When it comes to computer chips, smaller is better. Manufacturers are continually trying to shrink their size and pack as many transistors as possible onto the same chip.
More power, less space is the mantra – Moore’s Law suggests that the number of transistors on a chip doubles every two years.
But that creates its own complications – in particular heat generation and how to control it.
As chips get hotter they create more errors in their processing, and protective slow-downs start to occur. So cooling systems are designed; but usually electronic technologies, designed by electrical engineers, and cooling systems, designed by mechanical engineers, have been done independently and separately.
Now, like a warlord, a team from Switzerland’s EPFL has united both factions and created a microchip that has its own embedded cooling systems . The details have been published in the journal Nature.
The work, led by Remco Van Erp, involved etching microfluidic channels into the structure of the semiconductor chip itself, turning the silicon from a low-cost carrier into a high-performance heat sink. These internal channels allowed the team to target hotspots within the chips, letting them deliver cooling where it was needed most.
The team fabricated chips with integrated channels measuring from 100 micrometres to just 20 micrometres wide. These microchannels are fed by larger channels closer to the surface. Cold coolant enters from one end of the chip, extracts the heat, and exits the other end.
The power required to pump the fluid through the channels is very low, while extraction of heat was very high, the researchers say.
“We placed microfluidic channels very close to the transistor’s hot spots, with a straightforward and integrated fabrication process, so that we could extract the heat in exactly the right place and prevent it from spreading throughout the device,” says Elison Matioli, who oversaw the research.

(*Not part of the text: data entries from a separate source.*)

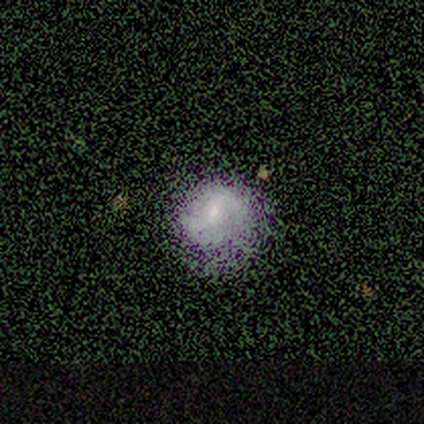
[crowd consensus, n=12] smooth-or-featured: smooth: 58% | featured or disk: 33% | star or artifact: 8%
  how-rounded: round: 71% | in between: 29% | cigar-shaped: 0%
  merging: none: 73% | minor disturbance: 27% | major disturbance: 0% | merger: 0%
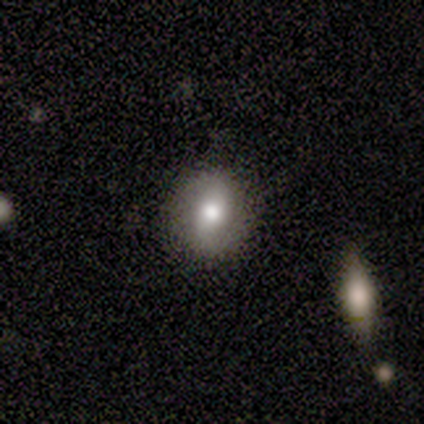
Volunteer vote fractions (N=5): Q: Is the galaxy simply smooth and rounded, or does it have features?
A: smooth — 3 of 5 (60%).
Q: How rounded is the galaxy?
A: round — 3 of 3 (100%).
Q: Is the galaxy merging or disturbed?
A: none — 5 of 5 (100%).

In an editorial, Stanford University’s Tiwei Wei writes that, because such integration greatly increases the complexity of chip fabrication, it could potentially increase their cost. However, the EPFL team found a way to manufacture the microfluid channels cheaply and simply.
Narrow slits are etched into a silicon substrate coated with a layer of the semiconductor gallium nitride, with the slits then enlarged and connected. Any openings in the gallium nitride layer are capped with copper. The gallium-silicon layer, with channels already in place, is then ready to be used to fabricate an electronic chip.
With the cooling channels embedded in the chip itself, there is no need for bonding or interfaces between the electronic chip and a cooling layer or manifold, which helps increase its efficiency, say the researchers.
The cooling liquid they used was deionized water, which doesn’t conduct electricity.
“We chose this liquid for our experiments, but we’re already testing other, more effective liquids so that we can extract even more heat out of the transistor,” says Van Erp.
That heat-extraction efficiency and low power requirements should slash energy costs for cooling large-scale computing. Data centres in the United States alone use 24 terawatt-hours of electricity and 100 billion litres of water for cooling every year. That’s roughly equivalent to the needs of a city the size of Adelaide.
The approach taken by Van Erp has the potential to drop power requirements for cooling from 30% of a data centre’s power, to 0.01%, he says.
“We’ve eliminated the need for large external heat sinks and shown that it’s possible to create ultra-compact power converters in a single chip. This will prove useful as society becomes increasingly reliant on electronics,’ adds Matioli.
“[This] work is a big step towards low-cost, ultra-compact and energy efficient cooling systems for power electronics,” writes Wei.